(Post 12 of the 12-week Information Security Management blog series)
Information security is unlike other information technology disciplines. Most others require the professional to be proficient and knowledgeable in their area of expertise, whether that be software development, networking, databases, server administration, client administration, or one of a plethora of other niche specialties. For the typical IT pro, it is perfectly acceptable to be socially awkward and unable to effectively communicate with other human beings. It is also completely acceptable for most IT pros to have little understanding of how their organization operates beyond the technical systems they are responsible for managing.
The Master
For those of us who work in cybersecurity, the standard is completely different. Firstly, it is critical that security professionals are more than familiar with every aspect of technology. Even if the information security managers don’t know a great deal about various technologies, the expectation exists that they know them at least as well as those who specialize in each area of IT. They must understand how everything works; how software and hardware interact with each other. Cybersecurity professionals must understand how machines communicate with each other and how those communications flow through a network. It is very difficult to understand threats to a technology if that technology is not first clearly understood. Because security involves all IT that an organization uses or could potentially use, cybersecurity professionals must strive to continually learn each and every existing and emerging technology available.
The Teacher
Information security managers have the unique challenge of advising business leaders in how to address risk with their organizations. My experience has shown me that people like to believe they are safe already, even other IT professionals. Cybersecurity professionals can easily gain a reputation for simply being paranoid. My peers and I call this a “red pill job”, in reference to the 1999 Wachowski brothers’ movie, The Matrix. One could also paraphrase a common theme of the 1961 Joseph Heller novel, Catch-22 to describe what we do: if I didn’t know it to be true, I wouldn’t believe it either. While it may be partially true that when one spends all their time analyzing threats and vulnerabilities they can become less willing to accept risk, cybersecurity operates in known, well researched facts and solid statistical data, much like the insurance industry, not on speculation and paranoia.
The burden falls on the information security managers to educate their senior leadership on all things security. To do this the information security manager must have a clear understanding of what makes their own organization tick. They must understand the business structure, the organization’s priorities, be familiar with their assets and business dependencies, and have the trust of their senior leaders. Cybersecurity professionals must be able to clearly communicate with business leaders in terms that those leaders understand. A security manager is charged with protecting information, information systems, critical resources, and the organization’s ability to survive disaster. They cannot do this effectively without being able to articulate what they understand about risk and its potential impacts on the business to business leaders and use that knowledge to convince leaders to make decisions in the best interest of security and the organization.

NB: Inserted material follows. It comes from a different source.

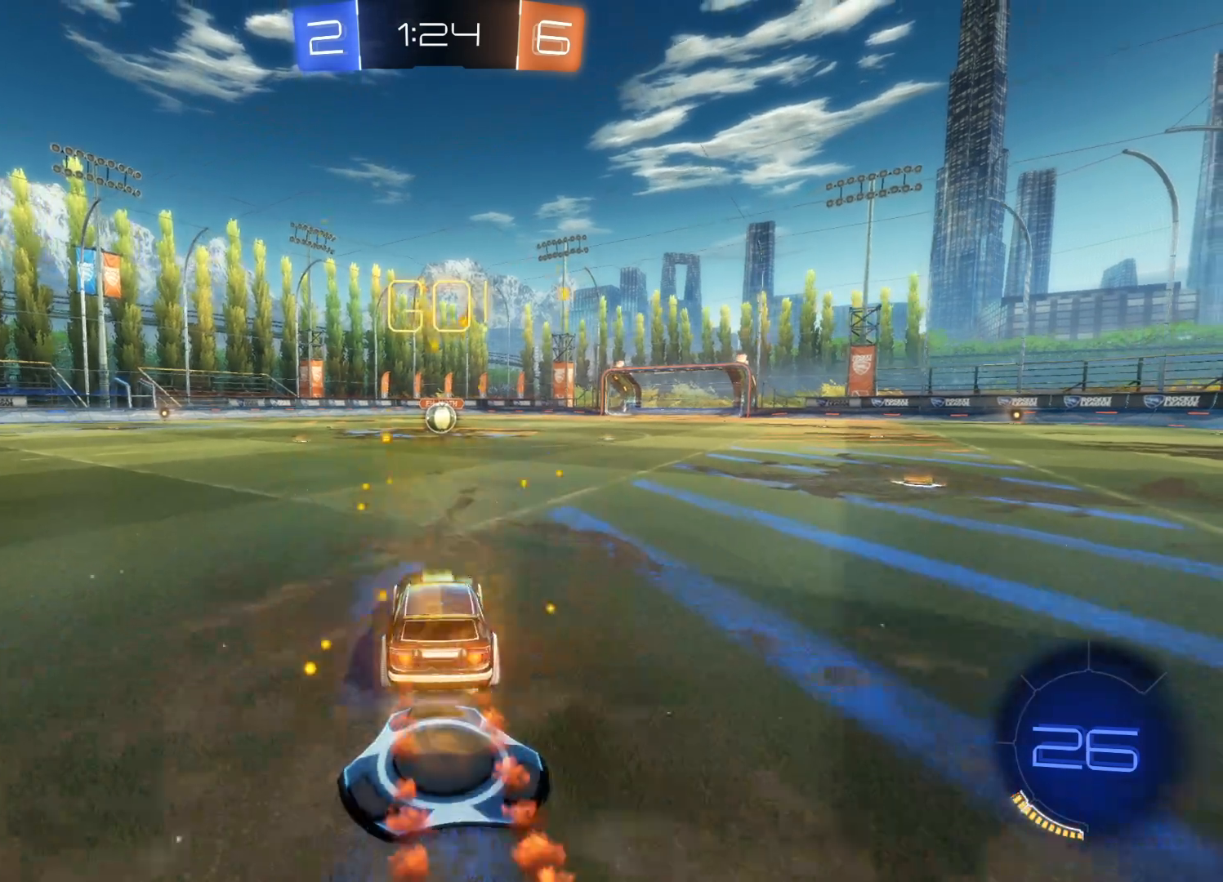
{"buttons": ["CIRCLE", "R2"], "left_stick": "center", "right_stick": "center", "events": []}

Just Your Friendly Neighborhood Security Manager
Having worked in the government sector and knowing how hard it is to help leaders embrace security who are required to do so by federal law, I recognize that it can be even more challenging to educate and help those for whom security is entirely optional. My entire purpose for writing this series, and actually keeping and managing this entire site is to simply educate local businesses and try to make all of our communities just a little safer.
Throughout this blog series, I introduced the concept of cybersecurity and how it benefits over-all business security, risk concepts, specific threats to small business, a tool for managing security, how to use project management with security, options for addressing risk, and the importance of leadership support for security. While this is not an all-inclusive, or even very detailed guide to starting and managing an information security program, my hope is that it is enough to help some leaders better understand their own need for cybersecurity and that it is not out of their grasp simply because their budget might be tight.